We do provide some 'generic' script - unfortunately - every use-case is 
basically pretty different set of rules and constrains.

So the best we have is 'auto-extension'
We used to trying to umount - but this has possibly added more problems then 
it has actually solved...

>>> I am just asking whether or not there is a clear design limitation that 
>>> would ever prevent safety in operation when 100% full (by accident).
>>
>> Don't user over-provisioning in case you don't want to see failure.
> 
> That's no answer to that question.

There is a lot of technical complexity behind it.....

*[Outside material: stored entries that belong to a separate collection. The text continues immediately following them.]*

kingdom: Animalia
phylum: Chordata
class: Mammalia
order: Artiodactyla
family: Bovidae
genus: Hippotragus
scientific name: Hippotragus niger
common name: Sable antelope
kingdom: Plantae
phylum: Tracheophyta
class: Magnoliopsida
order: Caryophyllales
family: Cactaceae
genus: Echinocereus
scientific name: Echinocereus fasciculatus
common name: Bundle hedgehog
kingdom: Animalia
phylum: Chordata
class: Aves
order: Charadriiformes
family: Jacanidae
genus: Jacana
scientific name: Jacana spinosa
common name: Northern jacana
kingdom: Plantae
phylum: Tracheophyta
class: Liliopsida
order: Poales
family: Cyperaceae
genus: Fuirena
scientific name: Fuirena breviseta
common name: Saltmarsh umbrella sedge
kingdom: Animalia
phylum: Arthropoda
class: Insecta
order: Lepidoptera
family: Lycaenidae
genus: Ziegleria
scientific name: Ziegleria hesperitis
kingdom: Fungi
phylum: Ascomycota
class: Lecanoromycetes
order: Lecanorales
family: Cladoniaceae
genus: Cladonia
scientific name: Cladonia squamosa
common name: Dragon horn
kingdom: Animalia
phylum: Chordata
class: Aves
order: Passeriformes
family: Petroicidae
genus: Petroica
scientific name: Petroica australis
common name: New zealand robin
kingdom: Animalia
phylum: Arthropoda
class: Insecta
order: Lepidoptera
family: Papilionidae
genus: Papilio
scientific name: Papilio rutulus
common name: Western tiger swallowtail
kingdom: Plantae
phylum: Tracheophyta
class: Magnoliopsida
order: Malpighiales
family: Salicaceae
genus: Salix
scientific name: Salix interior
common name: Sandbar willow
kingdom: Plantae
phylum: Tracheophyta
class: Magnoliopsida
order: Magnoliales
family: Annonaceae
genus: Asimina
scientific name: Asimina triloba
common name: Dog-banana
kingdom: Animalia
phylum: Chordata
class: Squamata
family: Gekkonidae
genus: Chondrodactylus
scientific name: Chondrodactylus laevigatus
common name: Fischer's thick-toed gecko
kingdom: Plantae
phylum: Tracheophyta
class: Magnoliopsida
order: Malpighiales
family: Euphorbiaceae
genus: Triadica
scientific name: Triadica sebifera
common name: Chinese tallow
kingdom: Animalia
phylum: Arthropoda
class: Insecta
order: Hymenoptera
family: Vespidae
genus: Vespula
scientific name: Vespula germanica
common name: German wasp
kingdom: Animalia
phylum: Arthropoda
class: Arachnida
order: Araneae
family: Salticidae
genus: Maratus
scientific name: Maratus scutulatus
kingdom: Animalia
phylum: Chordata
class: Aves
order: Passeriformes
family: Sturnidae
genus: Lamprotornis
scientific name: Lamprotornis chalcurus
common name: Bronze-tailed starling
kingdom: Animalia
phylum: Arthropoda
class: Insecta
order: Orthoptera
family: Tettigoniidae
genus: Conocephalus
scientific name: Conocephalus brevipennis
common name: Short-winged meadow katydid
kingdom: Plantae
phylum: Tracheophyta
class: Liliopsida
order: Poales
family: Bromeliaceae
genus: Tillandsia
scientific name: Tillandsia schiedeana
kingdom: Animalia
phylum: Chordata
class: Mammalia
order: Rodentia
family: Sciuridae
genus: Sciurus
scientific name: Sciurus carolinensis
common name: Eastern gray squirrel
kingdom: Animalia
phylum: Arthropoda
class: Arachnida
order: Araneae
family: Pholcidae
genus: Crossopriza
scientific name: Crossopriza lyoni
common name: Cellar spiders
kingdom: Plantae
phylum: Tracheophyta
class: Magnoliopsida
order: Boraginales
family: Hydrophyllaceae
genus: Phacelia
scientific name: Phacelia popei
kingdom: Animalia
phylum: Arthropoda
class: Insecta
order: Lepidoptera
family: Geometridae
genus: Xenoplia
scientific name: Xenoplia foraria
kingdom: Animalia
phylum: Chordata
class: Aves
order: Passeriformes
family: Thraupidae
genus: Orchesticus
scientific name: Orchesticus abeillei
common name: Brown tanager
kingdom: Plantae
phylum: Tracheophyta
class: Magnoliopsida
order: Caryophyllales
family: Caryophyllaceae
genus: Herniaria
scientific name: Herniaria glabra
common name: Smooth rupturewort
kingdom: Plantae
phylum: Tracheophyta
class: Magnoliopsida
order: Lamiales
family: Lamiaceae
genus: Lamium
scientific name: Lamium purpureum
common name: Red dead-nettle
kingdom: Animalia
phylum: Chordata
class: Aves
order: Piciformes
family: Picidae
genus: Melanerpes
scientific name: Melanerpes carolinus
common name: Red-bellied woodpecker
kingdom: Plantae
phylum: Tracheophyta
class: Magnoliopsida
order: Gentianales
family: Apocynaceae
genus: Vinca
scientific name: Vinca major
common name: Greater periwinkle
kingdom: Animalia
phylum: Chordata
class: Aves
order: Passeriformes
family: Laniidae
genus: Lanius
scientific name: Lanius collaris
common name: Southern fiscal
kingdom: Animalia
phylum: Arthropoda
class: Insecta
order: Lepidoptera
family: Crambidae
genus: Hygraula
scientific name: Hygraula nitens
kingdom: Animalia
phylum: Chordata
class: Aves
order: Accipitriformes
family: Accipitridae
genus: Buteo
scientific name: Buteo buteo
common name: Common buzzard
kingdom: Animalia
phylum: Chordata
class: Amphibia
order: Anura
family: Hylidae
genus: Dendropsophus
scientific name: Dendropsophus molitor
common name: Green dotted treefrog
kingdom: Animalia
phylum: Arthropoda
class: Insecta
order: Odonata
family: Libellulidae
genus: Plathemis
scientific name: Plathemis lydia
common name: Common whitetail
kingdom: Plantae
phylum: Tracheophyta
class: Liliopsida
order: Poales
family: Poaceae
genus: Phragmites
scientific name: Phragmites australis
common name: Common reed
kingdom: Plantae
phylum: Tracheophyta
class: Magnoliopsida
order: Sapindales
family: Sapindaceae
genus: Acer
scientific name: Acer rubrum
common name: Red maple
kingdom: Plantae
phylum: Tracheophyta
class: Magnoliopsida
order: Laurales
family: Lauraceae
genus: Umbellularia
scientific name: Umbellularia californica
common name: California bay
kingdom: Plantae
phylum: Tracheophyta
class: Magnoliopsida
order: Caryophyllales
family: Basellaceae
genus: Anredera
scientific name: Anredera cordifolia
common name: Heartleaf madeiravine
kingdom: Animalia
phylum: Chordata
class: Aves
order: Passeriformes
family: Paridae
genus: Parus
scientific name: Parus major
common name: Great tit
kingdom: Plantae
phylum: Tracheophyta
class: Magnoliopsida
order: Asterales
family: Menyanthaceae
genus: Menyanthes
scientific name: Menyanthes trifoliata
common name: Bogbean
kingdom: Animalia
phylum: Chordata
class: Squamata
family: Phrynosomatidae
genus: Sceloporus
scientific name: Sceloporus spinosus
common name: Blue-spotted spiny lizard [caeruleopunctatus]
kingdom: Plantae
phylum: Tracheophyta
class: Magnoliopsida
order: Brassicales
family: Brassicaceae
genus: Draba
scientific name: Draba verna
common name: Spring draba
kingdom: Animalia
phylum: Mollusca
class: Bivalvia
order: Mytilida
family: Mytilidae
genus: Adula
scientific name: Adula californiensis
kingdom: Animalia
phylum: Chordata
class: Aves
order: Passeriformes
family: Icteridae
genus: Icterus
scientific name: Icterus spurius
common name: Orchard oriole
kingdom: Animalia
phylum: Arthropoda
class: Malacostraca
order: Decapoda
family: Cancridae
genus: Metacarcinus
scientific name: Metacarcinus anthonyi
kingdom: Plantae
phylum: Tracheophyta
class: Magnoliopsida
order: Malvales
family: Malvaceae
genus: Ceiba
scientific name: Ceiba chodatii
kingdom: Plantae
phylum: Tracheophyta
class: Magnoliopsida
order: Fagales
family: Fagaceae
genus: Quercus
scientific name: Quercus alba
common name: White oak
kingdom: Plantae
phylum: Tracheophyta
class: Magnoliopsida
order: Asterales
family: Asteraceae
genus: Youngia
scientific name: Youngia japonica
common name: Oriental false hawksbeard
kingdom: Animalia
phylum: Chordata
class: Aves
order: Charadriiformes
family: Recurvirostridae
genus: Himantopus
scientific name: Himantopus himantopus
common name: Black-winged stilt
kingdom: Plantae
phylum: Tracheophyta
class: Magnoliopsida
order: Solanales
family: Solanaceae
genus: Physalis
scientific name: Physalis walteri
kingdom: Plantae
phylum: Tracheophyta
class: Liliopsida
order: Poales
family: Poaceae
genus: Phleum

I'd say the main part is -  'fs'  would need to be able to know understand
it's living on provisioned device (something we actually do not want to,
as you can change 'state' in runtime - so 'fs' should be aware & unaware
at the same time ;) -   checking with every request that thin-provisioning
is in the place would impact performance, doing in mount-time make it
also bad.

Then you need to deal with fact, that writes to filesystem are 'process' 
aware, while writes to block-device are some anonymous page writes for your 
page cache.
Have I said the level of problems for a single filesystem is totally different 
story yet ?

So in a simple statement  - thin-p has it's limits - if you are unhappy with 
them, then you probably need to look for some other solution - or starting
sending patches and improve things around...

> 
>> It's the same as you should not overcommit your RAM in case you do not
>> want to see OOM....
> 
> But with RAM I'm sure you can typically see how much you have and can thus 
> take account of that, filesystem will report wrong figure ;-).

Unfortunately you cannot....

Number of your free RAM is very fictional number ;) and you run in much bigger 
problems if you start overcommiting memory in kernel....

You can't compare your user-space failing malloc and OOM crashing Firefox....

Block device runs in-kernel - and as root...
There are no reserves, all you know is you need to write block XY,
you have no idea what is the block about..
(That's where ZFS/Btrfs was supposed to excel - they KNOW.... :)

Regard

Zdenek